Fraichement débarqués et un peu déboussolés
Pour l’un des migrants, l’arrivée est difficile. « Il faut les comprendre, ils ne savaient pas où ils allaient, ce n’est pas évident pour eux », explique un interprète. Et la journée a été éprouvante avec ce long trajet puisqu’ils ont pris la route à Calais à 8 heures du matin. Une fois tout le monde rassuré, ils sont invités à entrer dans la salle de restauration. Tout est déjà prêt. De la soupe et du riz attendent les arrivants. Dans les chambres aussi, les bénévoles sont déjà passés poser des couvertures, mettre des kits d’hygiène dans les salles de bains.
Des bénévoles aux petits soins
Les chambres sont conçues pour six personnes, mais dans ce cas, elles n’accueilleront que quatre migrants. « Ils doivent rester trois mois, on ne veut pas qu’ils soient entassés pendant cette période », justifie Didier Luce, directeur territorial à l’animation et du CAO. Chaque chambre dispose d’une salle de bains. Il a coeur de leur offrir un peu de confort. Une salle a d’ailleurs été aménagée avec du matériel de musculation, des tables de ping-pong, des baby-foot…Quelques jeux de société sont également à la disposition des arrivants. « Si vous avez des vieux jeux comme des Dames, des Petits chevaux… N’hésitez pas à les amener, demande joyeusement le directeur. C’est très fédérateur. »
----Envie d'aider ?
Si vous êtes intéressé(e) pour devenir bénévole, il suffit de contacter le Centre Léo Lagrange : 04-71-76-80-08.-----Bilan de situation médicale et administrative
Avant de pouvoir jouer, les 25 hommes vont devoir faire le point sur leur situation. D’abord médicale avec des bénévoles de la Croix Rouge. Des infirmiers et médecins les reçoivent dès leur arrivée. « Ces consultations sont faites pour détecter les premiers besoins sanitaires », explique Pascal Galland, vice-président au niveau départemental et infirmier de métier. Les pathologies les plus fréquentes sont les bronchites, les problèmes de peau liés aux conditions d’hébergement et les détresses psychologiques. Un premier bilan de santé est donc établi, il fera le relais avec le système de soins PASS (Permanences d'accès aux soins de santé).
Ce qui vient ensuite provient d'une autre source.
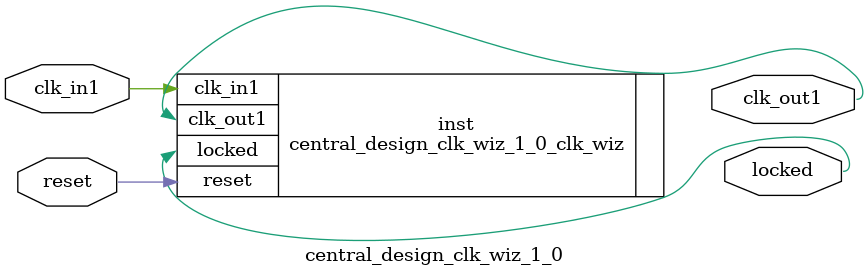
<source format=v>


`timescale 1ps/1ps

(* CORE_GENERATION_INFO = "central_design_clk_wiz_1_0,clk_wiz_v6_0_6_0_0,{component_name=central_design_clk_wiz_1_0,use_phase_alignment=true,use_min_o_jitter=false,use_max_i_jitter=false,use_dyn_phase_shift=false,use_inclk_switchover=false,use_dyn_reconfig=false,enable_axi=0,feedback_source=FDBK_AUTO,PRIMITIVE=MMCM,num_out_clk=1,clkin1_period=10.000,clkin2_period=10.000,use_power_down=false,use_reset=true,use_locked=true,use_inclk_stopped=false,feedback_type=SINGLE,CLOCK_MGR_TYPE=NA,manual_override=false}" *)

module central_design_clk_wiz_1_0 
 (
  // Clock out ports
  output        clk_out1,
  // Status and control signals
  input         reset,
  output        locked,
 // Clock in ports
  input         clk_in1
 );

  central_design_clk_wiz_1_0_clk_wiz inst
  (
  // Clock out ports  
  .clk_out1(clk_out1),
  // Status and control signals               
  .reset(reset), 
  .locked(locked),
 // Clock in ports
  .clk_in1(clk_in1)
  );

endmodule

</source>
Avec le personnel de l’Office Français Immigration Intégration (OFII), les migrants doivent aussi préciser s’ils ont déjà fait une demande d’asile ou non afin d’être accompagnés dans leurs démarches.
Deux mots d'ordre : liberté et solidarité
« On ne les force pas. S’ils veulent partir voir de la famille ailleurs en France, sortir avec des bénévoles, ou même partir pour ne pas revenir, ils sont libres », rappelle le directeur du site. Il encourage les bénévoles à prendre sous leurs ailes un ou deux migrants. Pour tisser des liens, un premier « apéro solidaire » est organisé le 3 novembre à 18 heures. Un repas solidaire sera également organisé et suivi d’un spectacle autour de la migration : Traversée. « Venez, ils souffrent souvent du manque de contact avec les locaux », encourage Didier Luce. Le tarif est fixé à 10 euros.

L’élan de solidarité n’a pas uniquement gagné les habitants de Saint-Beauzire, les bénévoles viennent d’Issoire, du Puy-en-Velay ou un peu plus loin encore. Certains avez participé à la marche solidaire dimanche dernier au Mézenc.